Pictures in the listing should not be copied. Reproduce, word for word, each line from the one holding "coffee maker: present" through the final line.

★ ★ ★

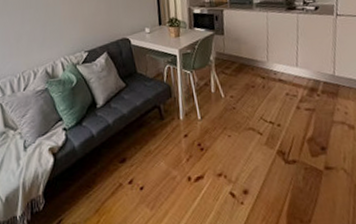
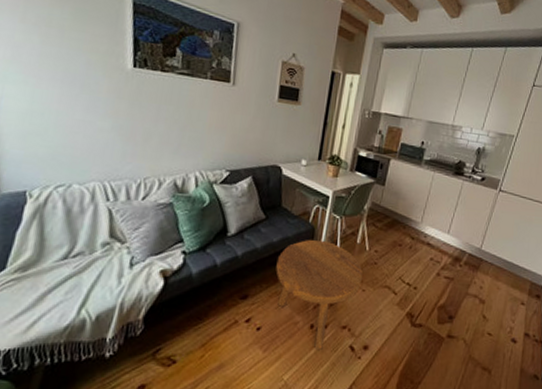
footstool: none [144,96,226,201] -> present [276,239,363,350]

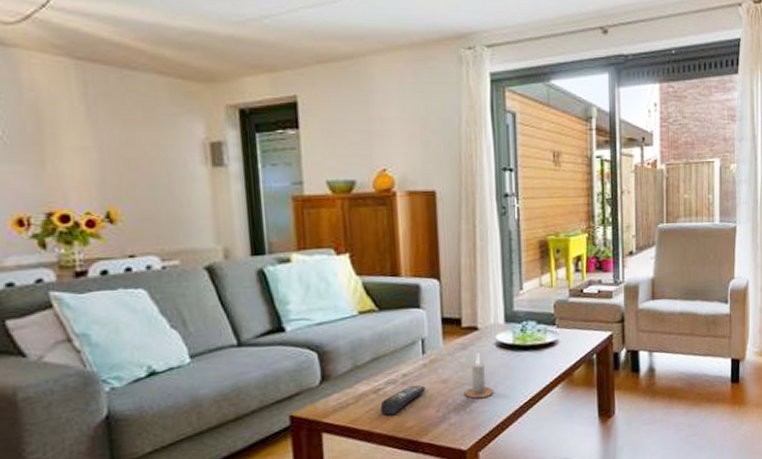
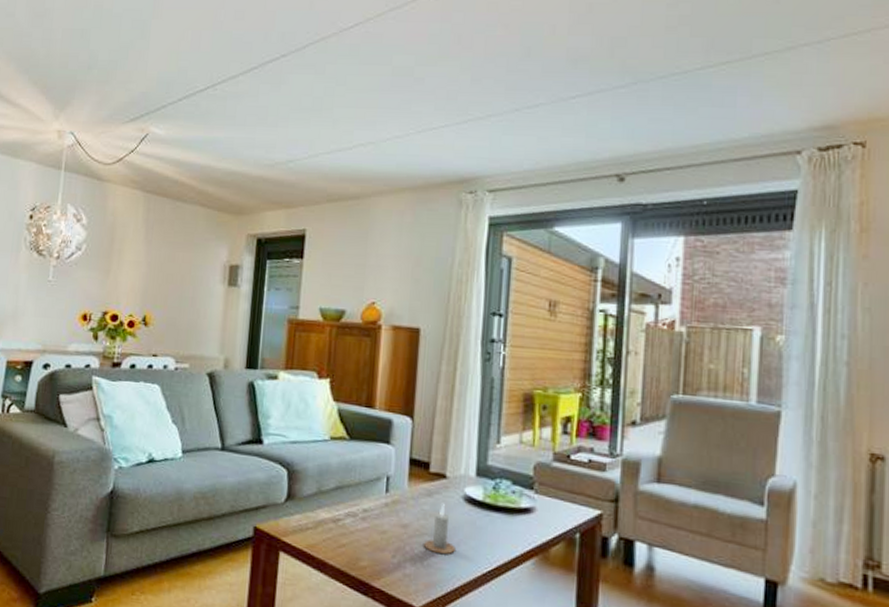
remote control: present [380,385,426,415] -> none [337,522,384,550]

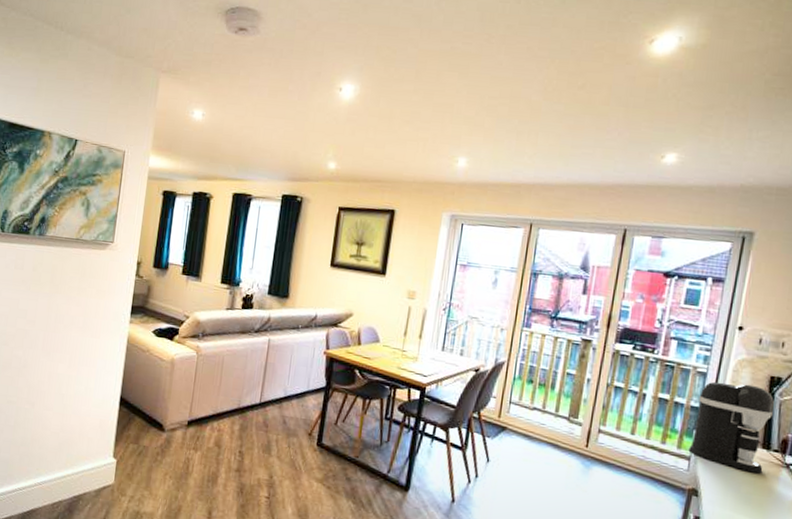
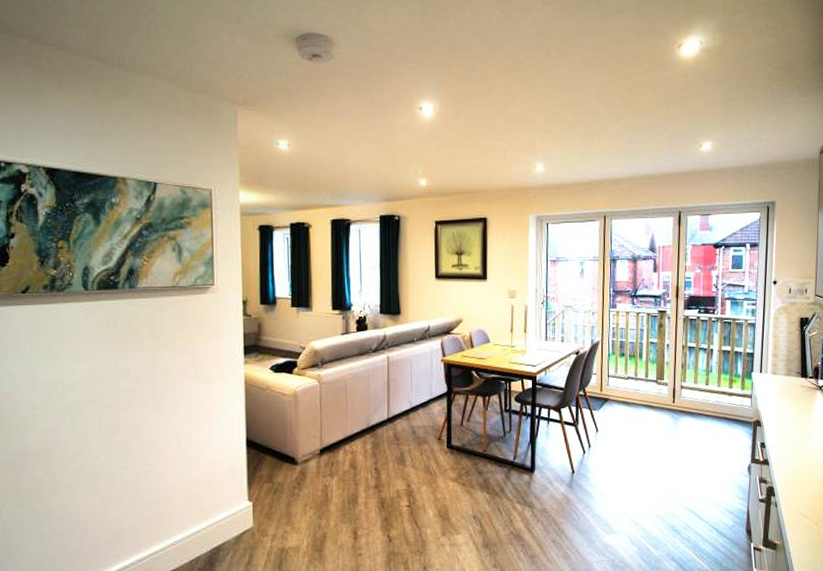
coffee maker: present [688,381,774,474] -> none [750,327,805,399]

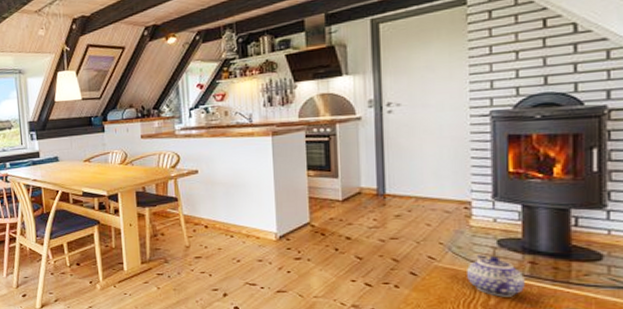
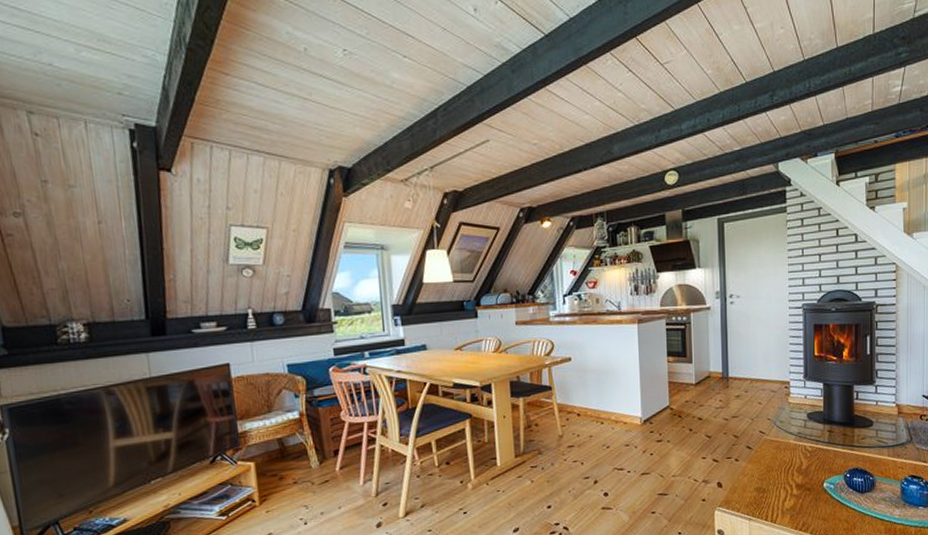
teapot: present [467,254,525,297] -> none [787,426,825,462]

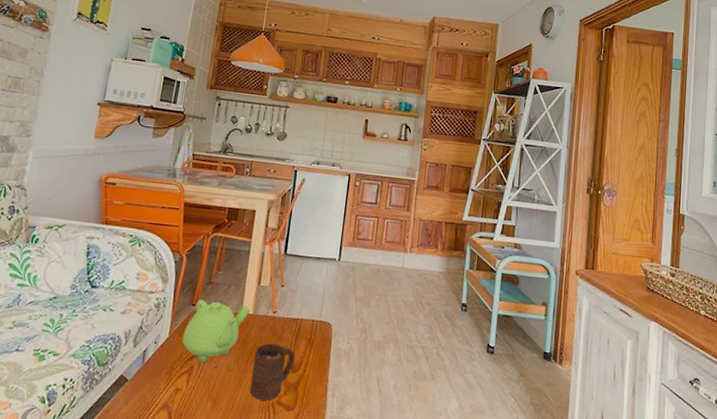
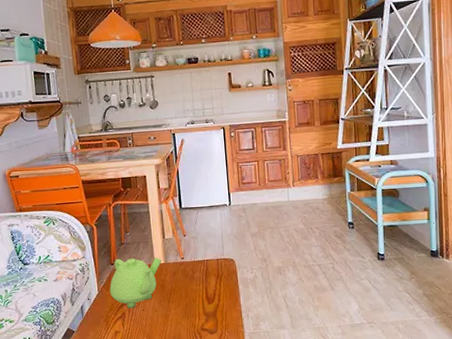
cup: present [250,343,295,401] -> none [174,283,209,329]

★ ★ ★

EXPECTED ANSWER
coffee maker: present [688,381,774,474] -> none [750,327,805,399]

teapot: present [467,254,525,297] -> none [787,426,825,462]

cup: present [250,343,295,401] -> none [174,283,209,329]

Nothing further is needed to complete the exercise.